Now do some research on how to prove a hive is queenless and next time this happens you wont waist money on a queen you did not need.:thumbsup:


----------



## kilocharlie (Dec 27, 2010)

5feathers - 

Your problem is that all the worker bees are old and very soon there will not be enough bees to rear brood - the hive is doomed unless you combine bees and import capped brood immediately.

To do a newspaper combine, the stronger colony stays in it's location, and goes on the bottom. Find the queen and put her and half her colony in a different hive. Tape a piece of newspaper (preferable the opinion page ) over the remaining queenless hive, and poke a few toothpick holes. Place the doomed colony over it and cover the bees for 3 to 5 days, giving themn time to eat through the paper and combine. The new queen is in that location, and will take over.

The mother queen that was moved will lose all her foraging bees back to the original colony unless you move them several miles away, onto a nectar flow.


----------



## beepro (Dec 31, 2012)

There are risks every time we do a combine especially when a strong queen from the strong hive just been removed. During the Spring time with the flow on they like to make QCs. My strong hive will start making them in day one when their queen got removed. Also there are many dead bees when they fight with the stronger hive taking over the weaker hive sometimes killing the queen that they don't like. The bees that are loyal to their queen are trying to protect her from the strong hive's bees. During this process one bee broke through the defense barrier and got hold of the queen's hind leg or wing. Locked in her mandible and would not let go. It is a life or death situation now. Seeing this her loyal bees try to come to the rescue. Now this is the time that the balling game begins. At a time when Spring queens are scarce, I would put the cap broods about to be emerged without the attaching bees from another hive into the weaker hive. Another way with a better chance of the queen's survival is to remove the strong hive and put them in another nearby location. Then put the weaker hive next (not directly on) to the removed hive's location to take up all the incoming foragers. Do this a few hours before the sunset. The weaker hive will be beefed up with stronger bees in no time. Within a few days the stronger hive will be issuing their own new foragers. Both sides win!


----------



## kilocharlie (Dec 27, 2010)

Beepro is correct, depending on hive strength, relative hive strength, pheromone level of each queen, nectar and pollen flows, fiestiness of the colonies, etc.

I have rarely seen problems such as he describes, though, except with AHB.

We almost always recommend combining a weak colony with a strong one. Queenless bees (notable exception is AHB) tend to accept a laying queen. 

But I still would not add emerging brood to a small colony with older bees - you'll most likely lose the brood to chilling.


----------



## rookie2531 (Jul 28, 2014)

What did i miss. When did we go from, i thought i didnt have a queen and bought one, now i have 2 queens for this package, to doing newspaper combine?

§ **Raw data**
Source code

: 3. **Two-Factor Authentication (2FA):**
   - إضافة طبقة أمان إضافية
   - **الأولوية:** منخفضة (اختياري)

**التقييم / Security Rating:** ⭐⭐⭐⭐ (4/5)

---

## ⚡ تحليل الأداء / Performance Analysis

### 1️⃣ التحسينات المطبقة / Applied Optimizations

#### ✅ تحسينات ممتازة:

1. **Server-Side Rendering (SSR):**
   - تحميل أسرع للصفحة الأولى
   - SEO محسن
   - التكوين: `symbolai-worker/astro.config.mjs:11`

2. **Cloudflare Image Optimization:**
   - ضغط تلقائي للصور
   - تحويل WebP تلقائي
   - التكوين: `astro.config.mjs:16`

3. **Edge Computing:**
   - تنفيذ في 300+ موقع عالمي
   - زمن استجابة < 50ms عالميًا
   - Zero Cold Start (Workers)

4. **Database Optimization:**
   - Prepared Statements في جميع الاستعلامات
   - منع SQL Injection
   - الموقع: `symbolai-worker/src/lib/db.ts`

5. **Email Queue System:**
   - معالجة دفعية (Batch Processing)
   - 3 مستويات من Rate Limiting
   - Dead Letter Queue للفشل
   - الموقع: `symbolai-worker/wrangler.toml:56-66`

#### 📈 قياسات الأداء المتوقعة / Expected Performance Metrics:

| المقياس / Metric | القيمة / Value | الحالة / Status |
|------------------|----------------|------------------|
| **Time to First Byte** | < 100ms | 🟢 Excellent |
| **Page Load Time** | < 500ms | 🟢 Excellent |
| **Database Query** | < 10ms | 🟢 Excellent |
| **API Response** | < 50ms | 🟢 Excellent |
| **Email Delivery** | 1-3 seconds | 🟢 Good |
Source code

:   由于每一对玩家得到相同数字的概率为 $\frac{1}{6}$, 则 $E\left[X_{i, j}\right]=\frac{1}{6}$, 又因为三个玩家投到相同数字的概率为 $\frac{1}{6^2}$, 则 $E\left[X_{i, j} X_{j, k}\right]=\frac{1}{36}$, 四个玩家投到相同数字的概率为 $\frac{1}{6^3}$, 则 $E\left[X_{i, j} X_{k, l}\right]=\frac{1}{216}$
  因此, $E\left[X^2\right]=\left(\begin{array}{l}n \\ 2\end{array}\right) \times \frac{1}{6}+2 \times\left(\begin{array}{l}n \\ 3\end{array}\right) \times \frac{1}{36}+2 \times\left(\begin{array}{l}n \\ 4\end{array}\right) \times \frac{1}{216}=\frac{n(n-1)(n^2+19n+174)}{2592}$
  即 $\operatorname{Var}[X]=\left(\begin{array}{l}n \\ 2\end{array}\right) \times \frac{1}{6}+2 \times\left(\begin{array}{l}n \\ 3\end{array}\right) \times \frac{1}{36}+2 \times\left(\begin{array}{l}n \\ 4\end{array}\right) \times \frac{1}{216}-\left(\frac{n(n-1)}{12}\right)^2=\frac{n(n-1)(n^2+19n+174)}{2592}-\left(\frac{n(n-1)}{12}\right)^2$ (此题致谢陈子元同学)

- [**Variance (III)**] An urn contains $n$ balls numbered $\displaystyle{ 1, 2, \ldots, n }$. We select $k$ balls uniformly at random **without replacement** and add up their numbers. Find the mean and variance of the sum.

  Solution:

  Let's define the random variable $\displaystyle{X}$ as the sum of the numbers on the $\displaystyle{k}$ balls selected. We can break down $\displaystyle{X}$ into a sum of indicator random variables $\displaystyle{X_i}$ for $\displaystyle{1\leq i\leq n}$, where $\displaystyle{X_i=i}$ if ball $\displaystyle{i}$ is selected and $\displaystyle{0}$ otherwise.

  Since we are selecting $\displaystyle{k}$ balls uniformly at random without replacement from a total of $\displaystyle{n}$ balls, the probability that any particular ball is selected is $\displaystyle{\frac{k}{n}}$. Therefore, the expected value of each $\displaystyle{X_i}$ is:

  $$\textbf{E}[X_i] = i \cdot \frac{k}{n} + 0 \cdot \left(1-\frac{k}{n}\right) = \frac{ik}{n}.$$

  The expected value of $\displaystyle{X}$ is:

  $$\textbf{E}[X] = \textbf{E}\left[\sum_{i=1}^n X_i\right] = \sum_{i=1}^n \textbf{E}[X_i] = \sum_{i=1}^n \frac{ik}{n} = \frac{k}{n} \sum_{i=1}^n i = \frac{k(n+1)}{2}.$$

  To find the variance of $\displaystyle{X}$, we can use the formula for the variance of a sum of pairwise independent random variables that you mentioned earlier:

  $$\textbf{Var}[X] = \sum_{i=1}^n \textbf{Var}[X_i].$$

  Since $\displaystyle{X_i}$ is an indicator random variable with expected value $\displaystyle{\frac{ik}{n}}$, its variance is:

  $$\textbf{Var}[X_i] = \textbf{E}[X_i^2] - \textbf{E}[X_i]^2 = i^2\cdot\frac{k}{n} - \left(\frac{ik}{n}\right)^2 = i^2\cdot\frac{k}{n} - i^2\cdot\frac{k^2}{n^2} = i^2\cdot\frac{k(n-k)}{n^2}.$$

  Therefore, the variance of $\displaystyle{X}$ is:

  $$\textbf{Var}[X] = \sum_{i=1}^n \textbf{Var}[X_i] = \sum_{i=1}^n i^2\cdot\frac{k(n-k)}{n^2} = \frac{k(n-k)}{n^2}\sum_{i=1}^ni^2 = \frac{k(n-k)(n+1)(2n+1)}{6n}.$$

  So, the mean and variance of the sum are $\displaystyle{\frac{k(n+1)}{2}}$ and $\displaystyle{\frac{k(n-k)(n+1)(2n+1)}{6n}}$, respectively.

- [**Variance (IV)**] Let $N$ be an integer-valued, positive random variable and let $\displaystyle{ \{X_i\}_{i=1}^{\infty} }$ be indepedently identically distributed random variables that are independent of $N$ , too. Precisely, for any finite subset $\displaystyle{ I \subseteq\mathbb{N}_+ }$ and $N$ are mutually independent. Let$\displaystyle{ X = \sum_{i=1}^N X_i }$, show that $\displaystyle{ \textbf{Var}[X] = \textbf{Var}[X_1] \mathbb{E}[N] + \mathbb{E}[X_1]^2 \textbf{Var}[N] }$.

§ **Written task 1**
Rewrite everything in the beekeeping thread from "To do a newspaper" down to "(Dec 31, 2012)", changing "toothpick" to "nail".
§ **Written task 2**
Pick up the beekeeping thread after its last sentence and keep it going.
The records are separate from the beekeeping thread and have nothing to do with it.

§ **Task response 1**
To do a newspaper combine, the stronger colony stays in it's location, and goes on the bottom. Find the queen and put her and half her colony in a different hive. Tape a piece of newspaper (preferable the opinion page ) over the remaining queenless hive, and poke a few nail holes. Place the doomed colony over it and cover the bees for 3 to 5 days, giving themn time to eat through the paper and combine. The new queen is in that location, and will take over.

The mother queen that was moved will lose all her foraging bees back to the original colony unless you move them several miles away, onto a nectar flow.


----------



## beepro (Dec 31, 2012)

§ **Task response 2**
I must of missed where he split it, no?

I'm still thinking he has a laying queen in a new package with newly drawing foundation, and a mated caged queen in there too. Am i wrong?

If im not wrong, now you have to decide to split a small group and try to make 2 colonies, because you have 2 queens or just get rid of a queen. 

I would get with local club or facebook and see if you can give that queen away and if your queen fails, come back to that guy you gave queen to and see if you could get frame of brood from him, if you ever need it.

My first package superceded and they ended up fine. Your package bees will be fine. You have good looking eggs and female capped brood. Get the mated queen thats caged up, out of there.


----------



## Gumpy (Mar 30, 2016)

rookie2531 said:


> What did i miss. When did we go from, i thought i didnt have a queen and bought one, now i have 2 queens for this package, to doing newspaper combine?
> 
> I must of missed where he split it, no?
> 
> ...


You didn't miss anything. Someone decided his hive is doomed because he has eggs and capped brood and then jumped to combining. ??? 

I think you are correct. He has a laying queen in a new package, and is potentially a new beekeeper who hasn't mastered queen finding. No big deal. Everyone does it. 

I think he should either make a 2 frame nuc with the new queen, or trade her for a frame of brood to put in there and jump start the new colony.


----------



## TrooperGirl (May 27, 2019)

I'm a new to bee keeping. I picked up a package on may 4th 2019. My packaged queen didn't lay any eggs. At 3.5 weeks I requeened. Queen #2 laid only about 15 eggs. A week later late afternoon I found her dead outside the hive. I got another queen. She was released about 4th or 5th June 2019. She is laying eggs and lots of them. But now my girls are 6-7 weeks old. It's my understanding that the younger bees between 6-11 days old are the nurse bees that make the royal jelly to feed the nursery. Just a handful of brood. I have looked all over town to find someone to sell me a frame or 2 of mix brood to sustain my girls. Any idea's on what I can do to save my girls? Sure I can purchase a nuc for 200 bucks but then I would be putting them at risk as well.


----------



## JWPalmer (May 1, 2017)

TG, contract a local bee club and see what they can do for you. Expect to pay $35-40 for a frame of *emerging* brood. You might consider updating your profile to include your city and state. There may be a Beesource member near you but they would never know.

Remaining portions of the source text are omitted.